Come se la passa questa specie?

«Nel Mediterraneo grazie ai progetti di tutela che negli ultimi dieci anni si sono attivati, la popolazione di Caretta caretta è stabile ma comunque sempre minacciata dalle attività umane e dai cambiamenti climatici».

Quali sono i principali pericoli che corrono?

«Le attività di pesca sono le principali cause di morte, soprattutto le reti da posta non lasciano scampo alle tartarughe intrappolate. Anche le reti a strascico sono pericolose ma se venissero adottati degli accorgimenti, come l’inserimento nella sacca della rete del TED, una particolare griglia, la cattura accidentale sarebbe quasi azzerata. Fanno la loro parte anche l’inquinamento da plastica, i cambiamenti climatici e la riduzione delle spiagge disponibili per la nidificazione».

In che cosa consiste la riabilitazione e come avviene poi il ritorno alla libertà?

«A seconda delle problematiche, la riabilitazione può essere di tipo motorio stimolativo (manipolazione muscolare, assistenza nei movimenti, aiuto nel nuoto…), oppure di monitoraggio in recinti in mare per valutare la ripresa effettiva dell’animale in condizioni naturali di semi libertà.

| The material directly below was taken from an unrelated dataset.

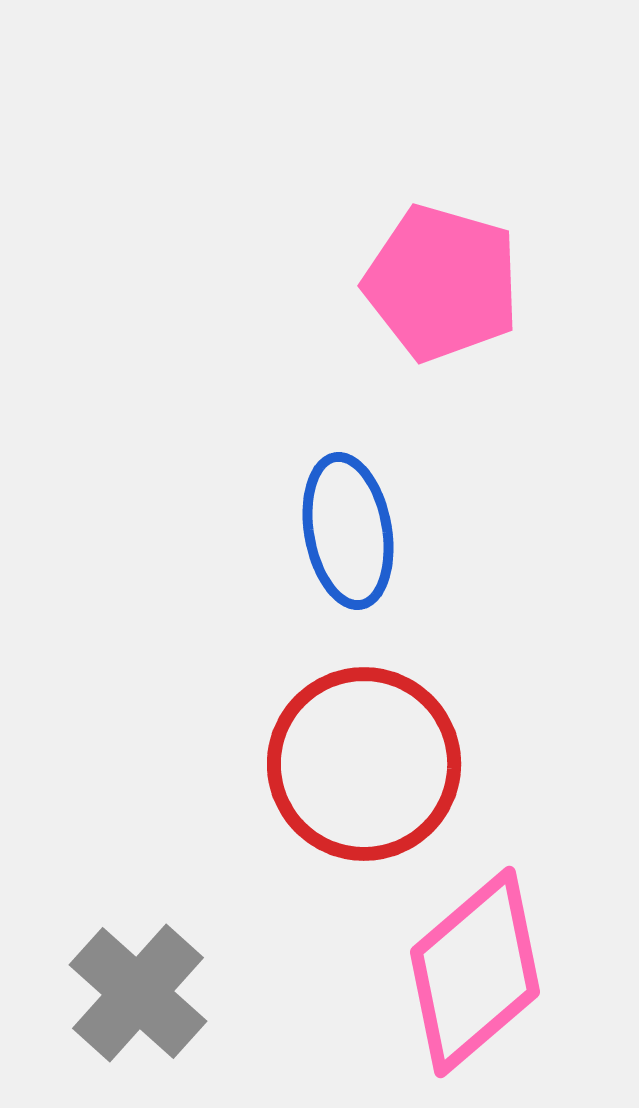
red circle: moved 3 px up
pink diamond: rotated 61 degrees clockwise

Uno dei casi più eclatanti è stato quello di una giovane Caretta caretta di nome Carolina: arrivata per ipotermia al centro di recupero, è stata colpita da un’infezione che le ha provocato la perdita di vista. È rimasta al centro, in vasca per tre anni: l’animale ha compensato questa menomazione con lo sviluppo degli altri sensi, soprattutto olfatto e tatto, riuscendo a nutrirsi in modo autonomo. Nell’area di riabilitazione a mare, allestita a Pesaro, in Baia Flaminia, si è potuto appurare che la tartaruga riusciva anche in ambiente naturale a cibarsi ed essere autosufficiente così da poter sopravvivere in mare. Dopo un’estate di osservazioni è stata rilasciata di nuovo in mare: il successo che abbiamo raggiunto con Carolina ha portato un altro Centro di Recupero, quello di Torre Guaceto, ad inviarci una tartaruga cieca degente presso loro per provare un percorso riabilitativo simile».